Escrito por: Marta Alencar

Anvisa bloqueou uso corporativo da Zoom?

Por: Leonardo Lima

Usuários da ferramenta de videoconferência Zoom começaram a se sentir inseguros depois da Anvisa (Agência Nacional de Vigilância Sanitária) relatar na segunda-feira (6), que bloqueou o uso interno da plataforma por encontrar falhas graves de segurança que expõem dados de seus usuários.

Segundo investigação da COAR, a medida é verdadeira e foi comunicada em nota pela própria Anvisa.
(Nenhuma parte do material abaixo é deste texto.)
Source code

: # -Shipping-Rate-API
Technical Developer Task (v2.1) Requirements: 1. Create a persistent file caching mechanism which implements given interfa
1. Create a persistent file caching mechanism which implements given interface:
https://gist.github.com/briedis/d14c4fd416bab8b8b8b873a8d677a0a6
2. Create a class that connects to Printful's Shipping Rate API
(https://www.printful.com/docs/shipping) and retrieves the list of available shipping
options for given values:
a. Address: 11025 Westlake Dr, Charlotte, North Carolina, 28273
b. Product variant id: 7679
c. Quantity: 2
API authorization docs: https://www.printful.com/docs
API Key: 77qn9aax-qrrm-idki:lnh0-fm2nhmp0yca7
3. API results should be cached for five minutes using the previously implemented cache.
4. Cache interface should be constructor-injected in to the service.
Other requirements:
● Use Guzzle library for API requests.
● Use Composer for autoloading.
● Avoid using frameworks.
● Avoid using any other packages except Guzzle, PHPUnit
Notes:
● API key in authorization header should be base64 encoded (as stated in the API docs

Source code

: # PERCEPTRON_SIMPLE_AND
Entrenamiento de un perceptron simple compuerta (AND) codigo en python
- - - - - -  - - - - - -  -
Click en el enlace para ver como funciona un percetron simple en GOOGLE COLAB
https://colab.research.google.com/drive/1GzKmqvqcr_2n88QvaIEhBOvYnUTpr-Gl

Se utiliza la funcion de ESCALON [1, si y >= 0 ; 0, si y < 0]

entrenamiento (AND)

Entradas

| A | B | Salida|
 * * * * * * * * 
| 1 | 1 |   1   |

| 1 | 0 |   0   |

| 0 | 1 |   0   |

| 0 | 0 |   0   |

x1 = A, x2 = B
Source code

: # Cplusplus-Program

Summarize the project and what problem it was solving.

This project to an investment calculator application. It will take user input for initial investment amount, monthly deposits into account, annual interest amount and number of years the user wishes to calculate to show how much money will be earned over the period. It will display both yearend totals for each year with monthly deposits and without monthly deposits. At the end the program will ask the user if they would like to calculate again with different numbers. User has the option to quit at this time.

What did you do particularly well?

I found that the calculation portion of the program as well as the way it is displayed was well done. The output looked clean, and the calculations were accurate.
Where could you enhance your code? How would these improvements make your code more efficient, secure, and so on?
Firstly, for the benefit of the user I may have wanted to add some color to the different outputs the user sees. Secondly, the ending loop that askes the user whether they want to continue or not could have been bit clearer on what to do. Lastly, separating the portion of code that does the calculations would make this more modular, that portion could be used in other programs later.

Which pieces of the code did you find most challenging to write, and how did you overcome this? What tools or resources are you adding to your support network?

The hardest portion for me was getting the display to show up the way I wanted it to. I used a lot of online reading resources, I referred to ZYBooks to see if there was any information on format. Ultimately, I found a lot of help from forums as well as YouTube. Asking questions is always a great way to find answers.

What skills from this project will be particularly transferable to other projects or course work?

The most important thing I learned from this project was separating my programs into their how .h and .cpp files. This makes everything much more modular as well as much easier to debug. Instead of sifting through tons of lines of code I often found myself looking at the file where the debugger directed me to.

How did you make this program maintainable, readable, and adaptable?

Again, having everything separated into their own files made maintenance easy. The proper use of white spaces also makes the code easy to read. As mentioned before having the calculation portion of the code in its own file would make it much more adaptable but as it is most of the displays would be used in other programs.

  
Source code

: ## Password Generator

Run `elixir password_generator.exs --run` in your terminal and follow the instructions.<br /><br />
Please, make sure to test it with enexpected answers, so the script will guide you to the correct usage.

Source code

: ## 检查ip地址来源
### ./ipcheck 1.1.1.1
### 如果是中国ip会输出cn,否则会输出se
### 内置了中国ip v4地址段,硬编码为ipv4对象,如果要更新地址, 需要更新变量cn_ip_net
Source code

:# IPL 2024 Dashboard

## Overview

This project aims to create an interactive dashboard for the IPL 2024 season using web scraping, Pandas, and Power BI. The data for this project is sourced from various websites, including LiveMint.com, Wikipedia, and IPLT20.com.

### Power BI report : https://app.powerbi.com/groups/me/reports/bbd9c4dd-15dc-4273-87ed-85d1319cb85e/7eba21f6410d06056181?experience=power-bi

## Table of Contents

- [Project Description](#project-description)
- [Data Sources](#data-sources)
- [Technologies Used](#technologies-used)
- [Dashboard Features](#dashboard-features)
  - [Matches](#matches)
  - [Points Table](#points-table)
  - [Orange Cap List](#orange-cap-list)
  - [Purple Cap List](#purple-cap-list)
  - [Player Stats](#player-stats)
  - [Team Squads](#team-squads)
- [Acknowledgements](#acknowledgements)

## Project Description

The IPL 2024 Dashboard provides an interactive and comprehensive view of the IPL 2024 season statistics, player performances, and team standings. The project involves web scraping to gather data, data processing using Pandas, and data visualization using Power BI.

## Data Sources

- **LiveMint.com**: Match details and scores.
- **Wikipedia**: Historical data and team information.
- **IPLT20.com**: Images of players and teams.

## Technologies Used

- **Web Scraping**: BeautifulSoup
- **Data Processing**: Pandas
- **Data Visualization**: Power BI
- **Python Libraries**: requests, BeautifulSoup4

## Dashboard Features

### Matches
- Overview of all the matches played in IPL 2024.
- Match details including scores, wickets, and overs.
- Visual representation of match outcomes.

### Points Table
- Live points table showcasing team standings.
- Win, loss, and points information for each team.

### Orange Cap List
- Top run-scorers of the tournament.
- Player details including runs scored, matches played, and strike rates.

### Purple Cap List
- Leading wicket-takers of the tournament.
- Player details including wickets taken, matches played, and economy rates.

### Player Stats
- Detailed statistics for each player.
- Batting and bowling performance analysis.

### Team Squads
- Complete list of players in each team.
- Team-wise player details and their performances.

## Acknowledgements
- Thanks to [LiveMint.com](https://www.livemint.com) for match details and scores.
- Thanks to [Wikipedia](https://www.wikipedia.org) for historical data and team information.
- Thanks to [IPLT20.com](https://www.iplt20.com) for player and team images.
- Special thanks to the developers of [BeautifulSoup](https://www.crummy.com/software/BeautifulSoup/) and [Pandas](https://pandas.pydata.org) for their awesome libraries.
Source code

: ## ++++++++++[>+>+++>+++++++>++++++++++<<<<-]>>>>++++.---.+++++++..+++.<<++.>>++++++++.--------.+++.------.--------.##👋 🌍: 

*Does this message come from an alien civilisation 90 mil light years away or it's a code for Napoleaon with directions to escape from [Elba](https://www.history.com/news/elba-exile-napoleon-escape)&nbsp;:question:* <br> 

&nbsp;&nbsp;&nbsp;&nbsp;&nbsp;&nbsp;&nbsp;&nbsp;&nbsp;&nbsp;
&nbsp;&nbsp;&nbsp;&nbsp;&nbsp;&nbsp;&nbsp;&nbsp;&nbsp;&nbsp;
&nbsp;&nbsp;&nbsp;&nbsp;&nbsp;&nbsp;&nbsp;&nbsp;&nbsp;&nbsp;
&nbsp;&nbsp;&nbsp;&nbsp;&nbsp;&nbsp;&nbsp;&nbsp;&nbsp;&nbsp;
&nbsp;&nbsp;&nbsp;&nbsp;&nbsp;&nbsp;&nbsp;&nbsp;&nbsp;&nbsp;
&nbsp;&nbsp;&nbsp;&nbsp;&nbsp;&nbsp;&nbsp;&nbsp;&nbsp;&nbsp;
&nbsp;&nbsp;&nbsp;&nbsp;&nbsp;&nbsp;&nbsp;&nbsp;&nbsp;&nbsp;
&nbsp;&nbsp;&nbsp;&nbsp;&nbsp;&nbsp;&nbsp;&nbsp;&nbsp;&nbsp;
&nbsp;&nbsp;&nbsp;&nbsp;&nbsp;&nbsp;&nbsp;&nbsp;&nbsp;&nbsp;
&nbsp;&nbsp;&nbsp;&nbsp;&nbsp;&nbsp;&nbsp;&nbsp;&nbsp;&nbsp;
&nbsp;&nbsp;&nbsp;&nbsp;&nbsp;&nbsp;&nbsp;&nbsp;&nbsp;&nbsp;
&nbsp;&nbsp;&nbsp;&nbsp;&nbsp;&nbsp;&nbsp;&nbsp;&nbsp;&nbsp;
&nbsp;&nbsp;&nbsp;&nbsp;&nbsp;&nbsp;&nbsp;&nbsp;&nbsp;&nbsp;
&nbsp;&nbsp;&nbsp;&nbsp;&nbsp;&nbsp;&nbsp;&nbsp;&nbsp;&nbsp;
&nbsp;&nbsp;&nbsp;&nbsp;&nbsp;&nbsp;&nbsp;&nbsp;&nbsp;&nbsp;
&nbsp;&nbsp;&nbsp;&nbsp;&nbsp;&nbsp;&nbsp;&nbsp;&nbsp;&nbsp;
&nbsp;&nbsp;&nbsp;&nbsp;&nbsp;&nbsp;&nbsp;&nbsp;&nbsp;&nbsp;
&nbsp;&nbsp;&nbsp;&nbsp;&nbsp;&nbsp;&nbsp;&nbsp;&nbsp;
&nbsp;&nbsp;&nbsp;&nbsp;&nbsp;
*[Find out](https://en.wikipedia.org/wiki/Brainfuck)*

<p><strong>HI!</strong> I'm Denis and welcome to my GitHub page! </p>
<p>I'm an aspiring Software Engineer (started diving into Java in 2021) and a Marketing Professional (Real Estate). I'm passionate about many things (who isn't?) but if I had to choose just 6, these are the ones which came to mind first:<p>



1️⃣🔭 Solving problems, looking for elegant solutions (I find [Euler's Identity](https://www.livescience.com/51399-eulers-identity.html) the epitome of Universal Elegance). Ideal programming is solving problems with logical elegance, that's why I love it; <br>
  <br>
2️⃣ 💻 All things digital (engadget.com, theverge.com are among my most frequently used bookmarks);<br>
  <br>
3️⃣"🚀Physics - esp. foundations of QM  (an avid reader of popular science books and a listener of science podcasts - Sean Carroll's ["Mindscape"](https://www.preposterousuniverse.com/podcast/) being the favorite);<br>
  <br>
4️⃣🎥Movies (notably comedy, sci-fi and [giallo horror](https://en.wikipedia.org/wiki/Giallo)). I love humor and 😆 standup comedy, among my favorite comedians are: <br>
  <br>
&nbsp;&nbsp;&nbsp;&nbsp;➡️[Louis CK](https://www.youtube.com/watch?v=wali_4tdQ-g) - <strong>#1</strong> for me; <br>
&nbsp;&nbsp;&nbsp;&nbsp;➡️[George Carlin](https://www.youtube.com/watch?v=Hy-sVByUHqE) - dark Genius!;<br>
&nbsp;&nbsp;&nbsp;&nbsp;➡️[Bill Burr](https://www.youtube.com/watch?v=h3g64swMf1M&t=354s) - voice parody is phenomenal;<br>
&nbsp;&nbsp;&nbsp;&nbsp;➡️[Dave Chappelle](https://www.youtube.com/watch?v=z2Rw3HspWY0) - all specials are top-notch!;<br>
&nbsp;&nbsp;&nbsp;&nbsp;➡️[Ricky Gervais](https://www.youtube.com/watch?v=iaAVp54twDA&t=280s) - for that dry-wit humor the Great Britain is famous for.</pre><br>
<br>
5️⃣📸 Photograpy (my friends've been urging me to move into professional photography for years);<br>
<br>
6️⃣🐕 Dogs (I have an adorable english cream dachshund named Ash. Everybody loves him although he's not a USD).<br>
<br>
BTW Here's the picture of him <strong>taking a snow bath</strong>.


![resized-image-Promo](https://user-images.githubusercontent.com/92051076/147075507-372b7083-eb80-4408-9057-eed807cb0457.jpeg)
Que respaldou a decisão pelo fato de sua equipe de T.I (Tecnologia da Informação) participar de diversos sites especializados em segurança cibernética do mundo todo, a fim de se manter atualizada sobre os principais acontecimentos da área de segurança e sobre os alertas de vulnerabilidade em ferramentas largamente utilizadas.

Contudo, como descrito pela equipe de T.I da Anvisa, nesses sites especializados foram encontrados indícios que apontam vulnerabilidades na plataforma Zoom que, se exploradas por hackers, dão acesso à câmera e ao microfone dos usuários, permitindo o roubo de credenciais e de informações trocadas em reuniões.

As falhas foram reconhecidas pelo próprio diretor executivo do Zoom, Eric Yuan, que informou que sua equipe vem trabalhando para corrigir tais problemas de segurança.

A Anvisa também, decidiu por fazer uso massivo de outra plataforma corporativa, que já possuía há mais de um ano e que tem a mesma funcionalidade, o Microsoft Teams. E, de acordo com suas avaliações vem demonstrando ser uma ferramenta estável e com alto grau de disponibilidade e segurança.